[Extracted records — start]
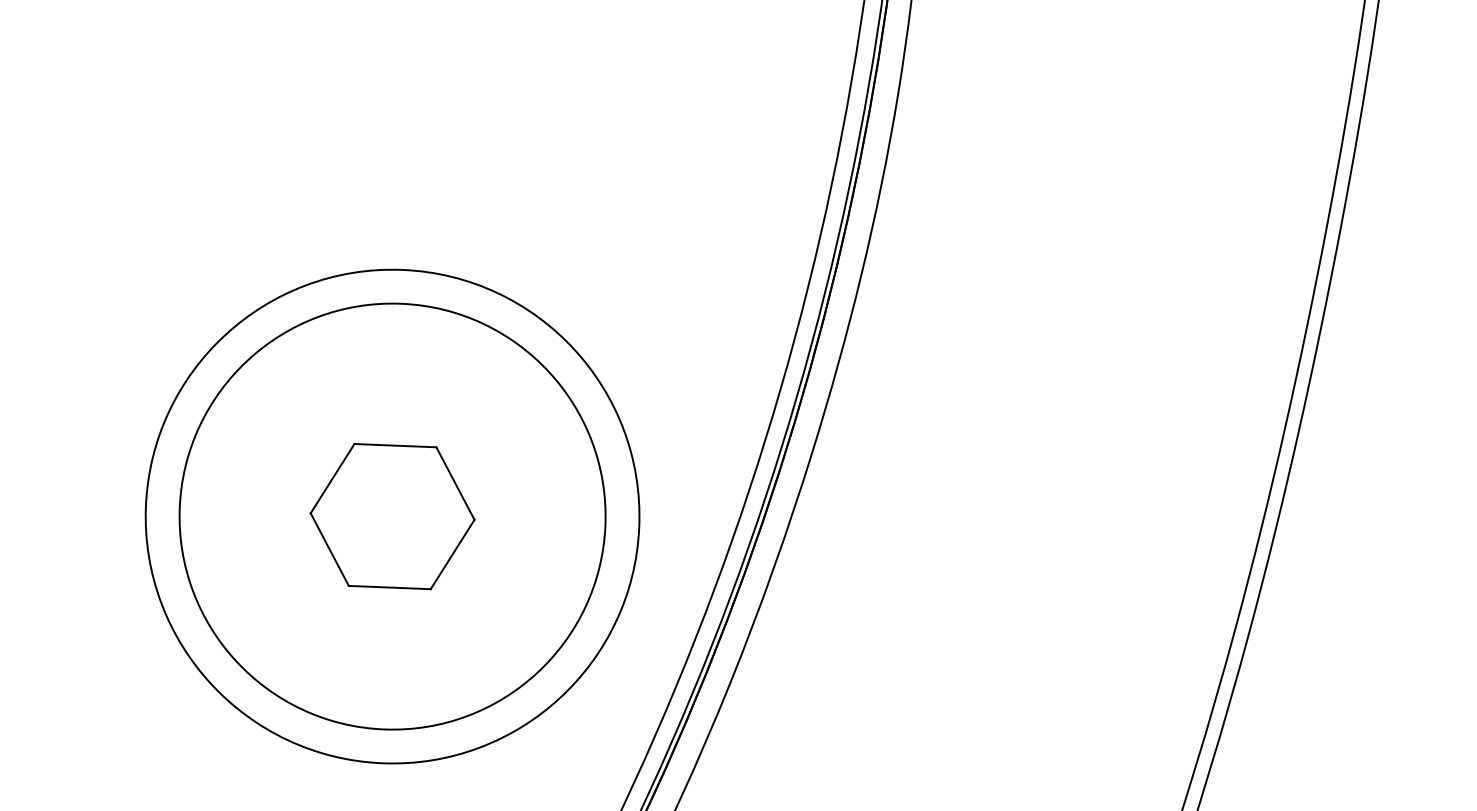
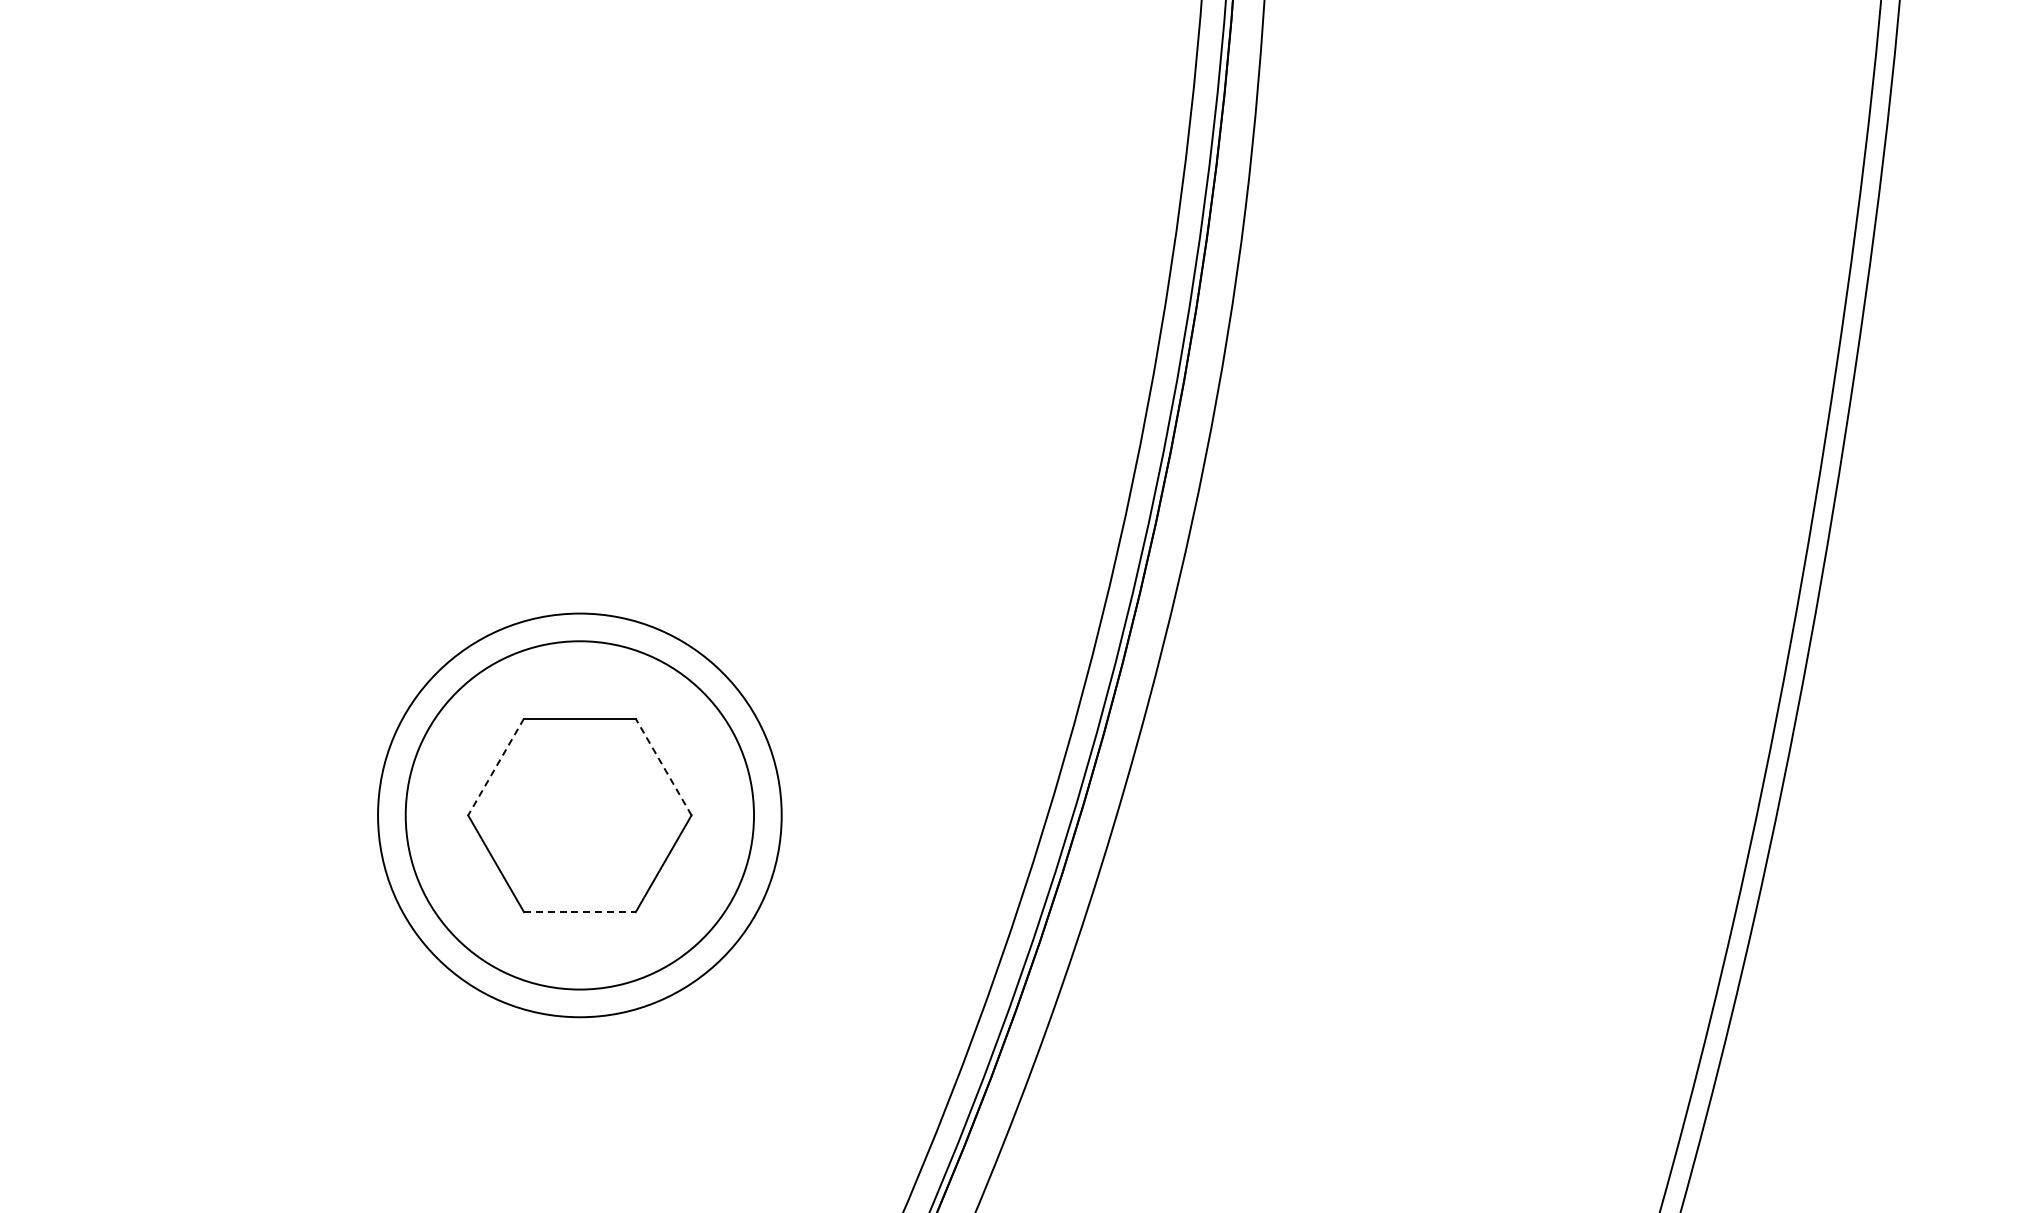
line: (332, 479) -> (496, 767), solid -> dashed
line: (455, 483) -> (663, 767), solid -> dashed
circle: (392, 516) -> (579, 815), size x0.6
circle: (392, 516) -> (579, 815), size x0.6
line: (389, 587) -> (579, 912), solid -> dashed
[Extracted records — finish]
Without carrying over any picture, write out the entries above once more, exactly.

**Written reply**:
line: (332, 479) -> (496, 767), solid -> dashed
line: (455, 483) -> (663, 767), solid -> dashed
circle: (392, 516) -> (579, 815), size x0.6
circle: (392, 516) -> (579, 815), size x0.6
line: (389, 587) -> (579, 912), solid -> dashed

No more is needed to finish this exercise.